### PROMPT
Find each line in the records below that contains the string "detection" and copy it out. Case counts, so skip any line where the string appears only with different capitalization.
★ ★ ★
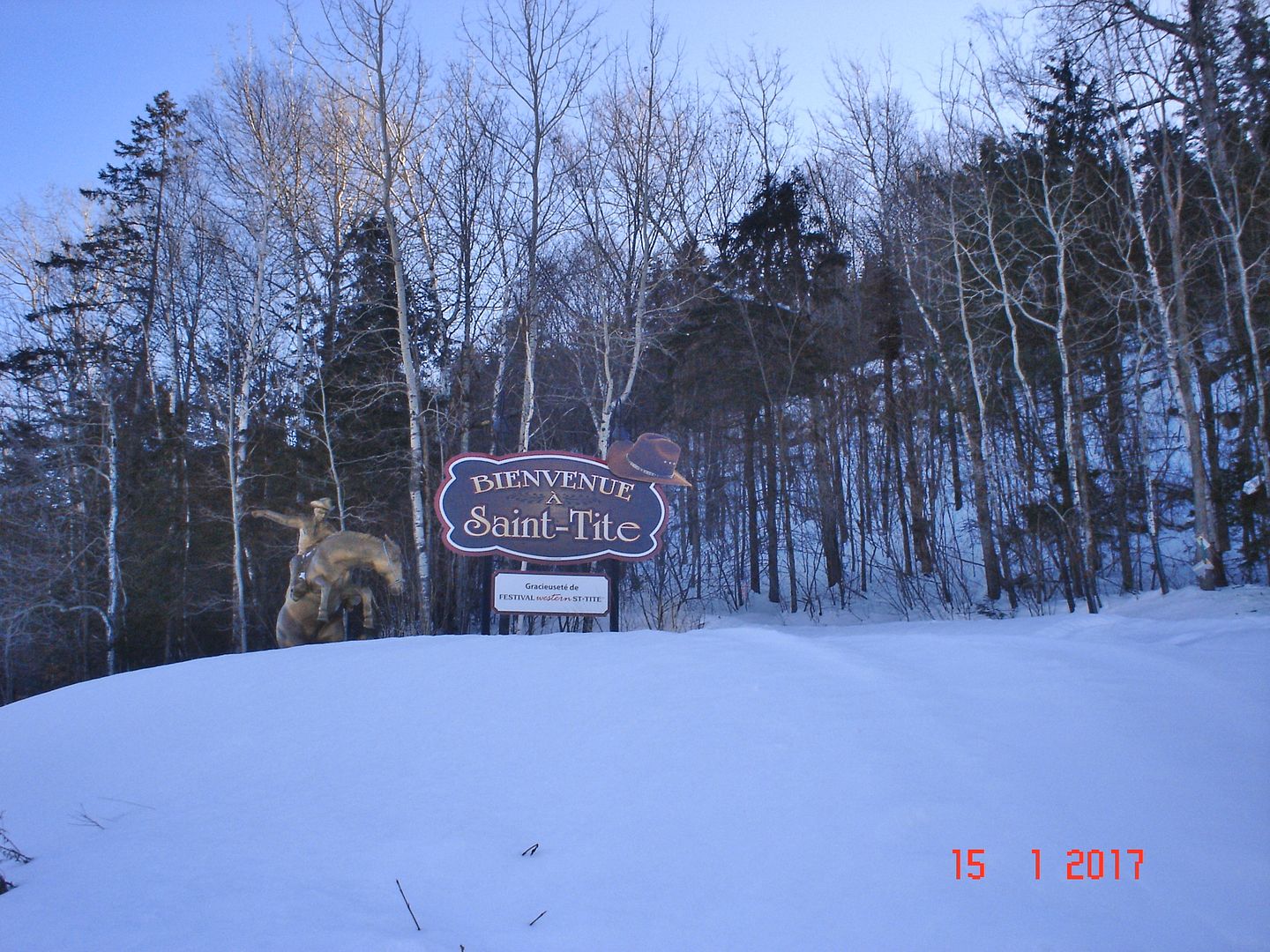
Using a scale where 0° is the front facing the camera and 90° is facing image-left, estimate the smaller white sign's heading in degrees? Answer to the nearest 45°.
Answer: approximately 0°

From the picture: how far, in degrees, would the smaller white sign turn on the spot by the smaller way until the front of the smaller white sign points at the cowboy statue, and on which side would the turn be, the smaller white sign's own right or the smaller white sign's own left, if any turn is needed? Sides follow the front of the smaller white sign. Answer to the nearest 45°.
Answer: approximately 90° to the smaller white sign's own right

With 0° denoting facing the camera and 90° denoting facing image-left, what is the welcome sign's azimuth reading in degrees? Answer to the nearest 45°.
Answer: approximately 0°

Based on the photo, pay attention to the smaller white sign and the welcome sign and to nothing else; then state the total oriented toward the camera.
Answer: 2

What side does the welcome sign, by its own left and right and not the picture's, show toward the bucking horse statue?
right
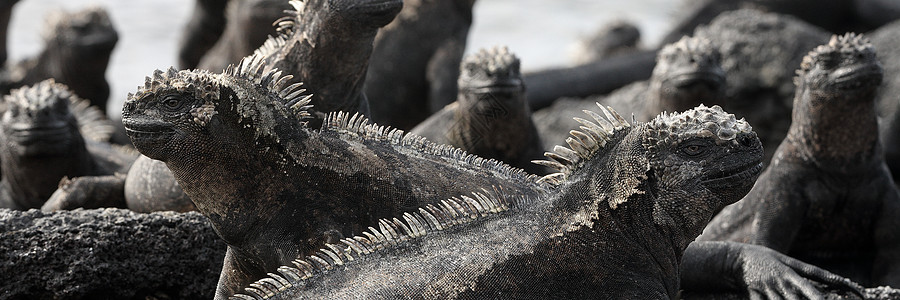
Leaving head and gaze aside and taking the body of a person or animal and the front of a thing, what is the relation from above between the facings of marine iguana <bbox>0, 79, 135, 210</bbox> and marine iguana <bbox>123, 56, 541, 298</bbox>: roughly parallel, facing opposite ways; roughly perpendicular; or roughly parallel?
roughly perpendicular

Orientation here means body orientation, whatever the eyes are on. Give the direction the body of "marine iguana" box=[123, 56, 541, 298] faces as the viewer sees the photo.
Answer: to the viewer's left

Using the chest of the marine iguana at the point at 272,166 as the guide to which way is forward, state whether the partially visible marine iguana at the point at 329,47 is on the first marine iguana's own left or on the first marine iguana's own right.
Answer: on the first marine iguana's own right

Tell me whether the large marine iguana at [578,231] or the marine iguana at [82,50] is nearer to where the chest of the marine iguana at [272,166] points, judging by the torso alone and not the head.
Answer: the marine iguana

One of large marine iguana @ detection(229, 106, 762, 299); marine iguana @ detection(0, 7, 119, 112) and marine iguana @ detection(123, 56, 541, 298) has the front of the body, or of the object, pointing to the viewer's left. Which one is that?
marine iguana @ detection(123, 56, 541, 298)

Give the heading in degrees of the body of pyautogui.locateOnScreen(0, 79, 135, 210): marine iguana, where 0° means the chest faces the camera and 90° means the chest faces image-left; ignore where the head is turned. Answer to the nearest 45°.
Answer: approximately 0°

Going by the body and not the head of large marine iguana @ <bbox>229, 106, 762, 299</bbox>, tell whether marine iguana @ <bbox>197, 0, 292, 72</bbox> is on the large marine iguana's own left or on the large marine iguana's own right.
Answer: on the large marine iguana's own left

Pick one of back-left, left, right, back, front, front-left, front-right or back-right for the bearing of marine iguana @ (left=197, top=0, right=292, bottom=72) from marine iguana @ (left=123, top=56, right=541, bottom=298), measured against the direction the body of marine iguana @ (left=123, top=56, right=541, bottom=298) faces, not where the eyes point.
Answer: right

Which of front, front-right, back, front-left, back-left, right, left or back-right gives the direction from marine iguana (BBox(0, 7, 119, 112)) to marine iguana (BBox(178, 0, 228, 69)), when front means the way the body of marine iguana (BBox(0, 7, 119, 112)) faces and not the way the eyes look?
left

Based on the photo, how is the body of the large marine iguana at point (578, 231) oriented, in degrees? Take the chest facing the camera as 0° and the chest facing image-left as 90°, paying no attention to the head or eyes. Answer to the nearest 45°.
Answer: approximately 270°
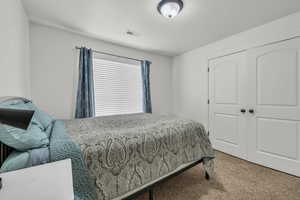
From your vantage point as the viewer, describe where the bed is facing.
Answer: facing away from the viewer and to the right of the viewer

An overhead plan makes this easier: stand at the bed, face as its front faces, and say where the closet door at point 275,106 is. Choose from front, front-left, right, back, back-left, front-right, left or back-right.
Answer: front-right

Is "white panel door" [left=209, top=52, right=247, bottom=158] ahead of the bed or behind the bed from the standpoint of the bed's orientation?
ahead

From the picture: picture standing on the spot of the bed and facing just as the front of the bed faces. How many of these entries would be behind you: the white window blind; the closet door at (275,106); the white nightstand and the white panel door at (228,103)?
1

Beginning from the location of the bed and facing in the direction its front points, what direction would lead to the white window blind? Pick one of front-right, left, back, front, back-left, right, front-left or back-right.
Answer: front-left

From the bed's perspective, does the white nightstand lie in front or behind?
behind

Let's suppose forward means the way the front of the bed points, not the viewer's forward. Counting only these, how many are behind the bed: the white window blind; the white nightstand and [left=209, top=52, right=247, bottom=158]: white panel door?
1
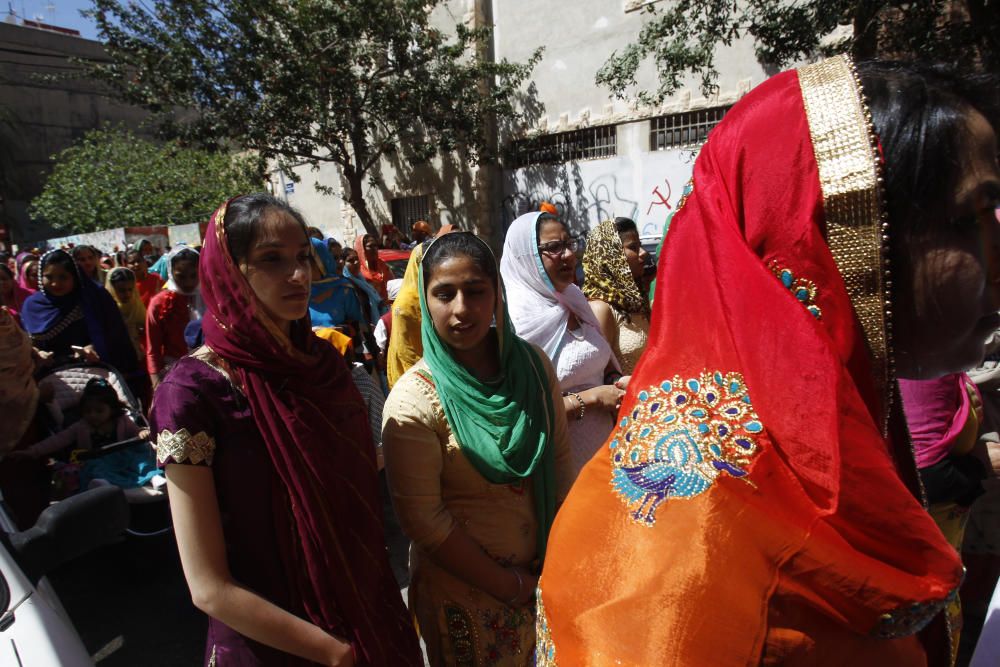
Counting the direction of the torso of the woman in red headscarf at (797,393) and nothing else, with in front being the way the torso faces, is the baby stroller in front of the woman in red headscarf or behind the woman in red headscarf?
behind

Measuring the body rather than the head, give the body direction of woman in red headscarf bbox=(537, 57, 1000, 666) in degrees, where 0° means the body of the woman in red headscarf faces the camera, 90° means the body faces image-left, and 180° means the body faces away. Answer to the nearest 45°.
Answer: approximately 270°

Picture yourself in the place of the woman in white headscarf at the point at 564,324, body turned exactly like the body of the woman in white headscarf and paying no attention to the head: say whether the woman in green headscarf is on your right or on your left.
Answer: on your right

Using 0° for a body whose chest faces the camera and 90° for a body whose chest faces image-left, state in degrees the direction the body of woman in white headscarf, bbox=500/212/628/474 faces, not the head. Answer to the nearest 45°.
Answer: approximately 315°

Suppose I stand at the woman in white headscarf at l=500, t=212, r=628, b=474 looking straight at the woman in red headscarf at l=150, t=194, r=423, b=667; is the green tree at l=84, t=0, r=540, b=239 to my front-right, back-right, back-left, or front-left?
back-right

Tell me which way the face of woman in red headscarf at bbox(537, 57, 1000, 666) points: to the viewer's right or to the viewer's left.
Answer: to the viewer's right

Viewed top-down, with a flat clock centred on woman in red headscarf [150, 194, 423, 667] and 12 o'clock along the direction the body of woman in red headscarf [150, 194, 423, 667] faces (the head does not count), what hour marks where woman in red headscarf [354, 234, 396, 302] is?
woman in red headscarf [354, 234, 396, 302] is roughly at 8 o'clock from woman in red headscarf [150, 194, 423, 667].

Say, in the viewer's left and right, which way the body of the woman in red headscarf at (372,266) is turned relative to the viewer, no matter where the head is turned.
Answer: facing the viewer and to the right of the viewer

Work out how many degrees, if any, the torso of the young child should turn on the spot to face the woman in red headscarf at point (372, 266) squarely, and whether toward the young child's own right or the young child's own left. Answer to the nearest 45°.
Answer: approximately 135° to the young child's own left

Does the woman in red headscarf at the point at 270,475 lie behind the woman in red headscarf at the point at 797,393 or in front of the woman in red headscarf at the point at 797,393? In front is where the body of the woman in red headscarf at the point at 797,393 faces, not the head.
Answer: behind

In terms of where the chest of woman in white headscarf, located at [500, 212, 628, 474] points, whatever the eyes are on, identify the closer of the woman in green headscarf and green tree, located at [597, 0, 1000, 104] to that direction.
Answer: the woman in green headscarf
★ ★ ★
### RESULT FOR THIS EXERCISE
One of large marine iguana @ detection(229, 106, 762, 299); marine iguana @ detection(0, 7, 119, 112) and marine iguana @ detection(123, 56, 541, 298) has the front of the body, or of the object, pointing to the viewer's left. Which one is that?
marine iguana @ detection(123, 56, 541, 298)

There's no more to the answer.